Die Königin des lyrischen Soprans

Von Stefan Zednik |
Bei Aufnahmen der Opern Mozarts in den 60er- und 70er-Jahren durfte eine Stimme nicht fehlen, die in jenen Jahren als Idealbesetzung der Rollen des sogenannten lyrischen Fachs galt: die Stimme von Lucia Popp. Als 24-Jährige bereits Mitglied der Wiener Staatsoper, machte sie in wenigen Jahren eine steile Karriere, beendet 1993 durch eine bösartige Krankheit und einen schnellen Tod.
Die Leinwandkarriere der jungen Frau, die als weibliche Protagonistin in einem Filmepos über den slowakischen Nationalhelden Jánošik hier zu hören ist, war bereits beendet, als der Film 1963 in die Kinos kam. 1939 im Westen der Slowakei geboren hatte Lucia Poppova nach abgebrochenem Medizinstudium zunächst eine Schauspielausbildung begonnen. Bei einer studentischen Theaterproduktion, in der sie ein Couplet zu singen hatte, wurde man auf ihre Singstimme aufmerksam. Sie nahm professionellen Gesangsunterricht und gab bald ihr Debüt am Opernhaus in Bratislava mit der "sternflammenden Königin der Nacht", einer Glanzrolle in Mozarts Zauberflöte. Bei einem privaten Besuch im nahe gelegenen Wien nutzte sie die Gelegenheit zum Vorsingen an der Wiener Oper, wurde 24-jährig von Herbert von Karajan engagiert und blieb fortan in Westeuropa.

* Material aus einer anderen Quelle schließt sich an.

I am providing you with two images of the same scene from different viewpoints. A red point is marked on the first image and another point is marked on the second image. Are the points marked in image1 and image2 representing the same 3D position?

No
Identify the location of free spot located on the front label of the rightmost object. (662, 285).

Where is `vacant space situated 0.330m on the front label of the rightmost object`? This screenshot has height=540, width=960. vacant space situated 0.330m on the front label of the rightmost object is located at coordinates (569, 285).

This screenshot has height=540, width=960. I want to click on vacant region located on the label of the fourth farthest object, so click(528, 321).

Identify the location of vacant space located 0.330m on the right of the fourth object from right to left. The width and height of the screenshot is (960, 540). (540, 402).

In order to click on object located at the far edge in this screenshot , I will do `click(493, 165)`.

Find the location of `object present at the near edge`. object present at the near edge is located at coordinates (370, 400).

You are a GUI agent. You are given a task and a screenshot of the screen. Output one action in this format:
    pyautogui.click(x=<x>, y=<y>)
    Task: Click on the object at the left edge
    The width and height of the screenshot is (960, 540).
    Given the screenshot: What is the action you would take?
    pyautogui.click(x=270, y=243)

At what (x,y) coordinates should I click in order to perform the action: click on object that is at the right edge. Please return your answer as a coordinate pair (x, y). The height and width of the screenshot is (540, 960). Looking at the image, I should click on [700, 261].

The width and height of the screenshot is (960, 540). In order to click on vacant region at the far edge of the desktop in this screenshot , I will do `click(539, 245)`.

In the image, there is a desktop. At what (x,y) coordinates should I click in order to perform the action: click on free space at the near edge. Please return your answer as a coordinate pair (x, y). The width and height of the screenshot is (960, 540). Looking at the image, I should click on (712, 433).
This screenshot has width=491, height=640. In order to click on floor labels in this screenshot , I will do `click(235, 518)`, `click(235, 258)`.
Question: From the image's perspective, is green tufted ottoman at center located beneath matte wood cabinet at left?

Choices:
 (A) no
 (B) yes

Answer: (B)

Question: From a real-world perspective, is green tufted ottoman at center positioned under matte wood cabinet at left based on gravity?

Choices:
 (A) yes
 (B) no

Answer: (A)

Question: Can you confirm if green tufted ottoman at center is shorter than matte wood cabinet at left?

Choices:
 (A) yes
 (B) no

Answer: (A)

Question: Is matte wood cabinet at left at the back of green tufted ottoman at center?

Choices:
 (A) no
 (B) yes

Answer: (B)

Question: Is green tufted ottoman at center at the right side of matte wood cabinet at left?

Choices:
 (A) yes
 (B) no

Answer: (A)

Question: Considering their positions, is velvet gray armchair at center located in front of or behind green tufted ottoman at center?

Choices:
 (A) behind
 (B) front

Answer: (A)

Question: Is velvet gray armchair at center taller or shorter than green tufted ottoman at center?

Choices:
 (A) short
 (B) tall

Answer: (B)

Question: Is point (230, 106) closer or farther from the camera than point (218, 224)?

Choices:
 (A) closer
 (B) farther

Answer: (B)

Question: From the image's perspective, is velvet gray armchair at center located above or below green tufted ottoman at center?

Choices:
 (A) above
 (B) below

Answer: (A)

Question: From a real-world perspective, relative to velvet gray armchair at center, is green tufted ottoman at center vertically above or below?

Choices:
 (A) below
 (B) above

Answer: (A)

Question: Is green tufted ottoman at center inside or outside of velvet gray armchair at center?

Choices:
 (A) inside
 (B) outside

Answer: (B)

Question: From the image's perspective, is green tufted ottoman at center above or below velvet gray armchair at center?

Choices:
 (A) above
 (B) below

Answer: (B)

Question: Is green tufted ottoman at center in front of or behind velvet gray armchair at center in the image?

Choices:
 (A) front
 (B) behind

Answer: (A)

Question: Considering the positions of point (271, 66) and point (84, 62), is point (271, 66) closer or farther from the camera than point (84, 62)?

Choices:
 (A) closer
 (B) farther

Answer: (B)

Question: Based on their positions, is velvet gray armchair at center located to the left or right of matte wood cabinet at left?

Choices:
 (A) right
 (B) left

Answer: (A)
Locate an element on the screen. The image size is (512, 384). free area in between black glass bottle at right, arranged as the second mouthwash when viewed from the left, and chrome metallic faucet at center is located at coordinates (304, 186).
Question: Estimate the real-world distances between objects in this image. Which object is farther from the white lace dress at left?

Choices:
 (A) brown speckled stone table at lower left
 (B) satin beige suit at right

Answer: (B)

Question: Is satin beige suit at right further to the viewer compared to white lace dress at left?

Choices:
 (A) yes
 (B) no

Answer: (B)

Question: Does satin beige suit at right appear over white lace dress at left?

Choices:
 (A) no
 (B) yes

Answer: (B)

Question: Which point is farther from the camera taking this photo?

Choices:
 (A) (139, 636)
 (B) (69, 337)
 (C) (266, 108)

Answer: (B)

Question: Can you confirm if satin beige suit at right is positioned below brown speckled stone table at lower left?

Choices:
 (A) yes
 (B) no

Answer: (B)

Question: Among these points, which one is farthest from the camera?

"Was mich noch so besonders bewegt ist die allererste Aufnahme von mir und das ist die Zauberflöte unter Prof. Klemperer, die eigentlich meine gesamte Laufbahn verursacht hat, wollen wir es so sagen, die Platte wurde gehört vom Herrn Bing, der mich wiederum an die Metropolitan Opera engagiert hat, und so ging es wie eine Lawine. Dieser Platte vielleicht verdanke ich meine ganze Laufbahn, und dass ich da noch mit dem Otto Klemperer singen durfte, war für mich sicher eine ganz große Auszeichnung."

Dennoch erlag Lucia Popp nicht der Versuchung, allein mit der an allen Häusern begehrten "Königin der Nacht" ihre Karriere fortzusetzen. Sie entschloss sich sogar, ihr Festengagement in Wien zu beenden, um an weniger exponiertem Ort ein breiteres Rollenrepertoire erarbeiten zu können. So gelangte die Sopranistin 1966 nach Köln, wo sie als festes Ensemblemitglied der Oper im Mozart-Zyklus von Jean-Pierre Ponelle alle wichtigen Partien ihres Fachs ausprobieren konnte. Der Name Popp wurde zum Inbegriff des lyrischen Soprans, die - auch internationale - Kritik überschlug sich.

"... außergewöhnlich, glänzend, kraftvoll, mit rundem platziertem Ton und gutem Legato, ungemein sauber ...", "... Musik in jedem Atemzug ...",

"... strahlend und klar in der Qualität, voll von Milch und Honig ...",

"... hell und funkelnd ...", "... Vollprofi mit Herz ..."


Die immer wieder zur Beschreibung ihrer Stimme verwendeten Attribute: Wärme, Innigkeit, Leuchtkraft, Heiterkeit. Während Lucia Popp durch unzählige Plattenproduktionen Berühmtheit erlangte, weltweit begehrter Gast großer Häuser und internationaler Festivals war, blieb sie in ihrer slowakischen Heimat bis zum Fall des Eisernen Vorhangs nahezu unbekannt. Ihr Name war ein Tabu, auf die triumphale Rückkehr der als "Republikflüchtling" verschmähten Sängerin musste Bratislava bis 1990 warten. Die mittlerweile vielsprachige Lucia Popp auf die Frage, was ihr wirklich wichtig sei:

"Vielleicht je älter man wird und je länger man von zu Hause vielleicht sind das die kleinen Volkslieder, die man als Kind noch gehört hat."

Am 16. November 1993 erlag die Sopranistin im Alter von 54 Jahren - für die Opernwelt völlig überraschend - in München einem Gehirntumor.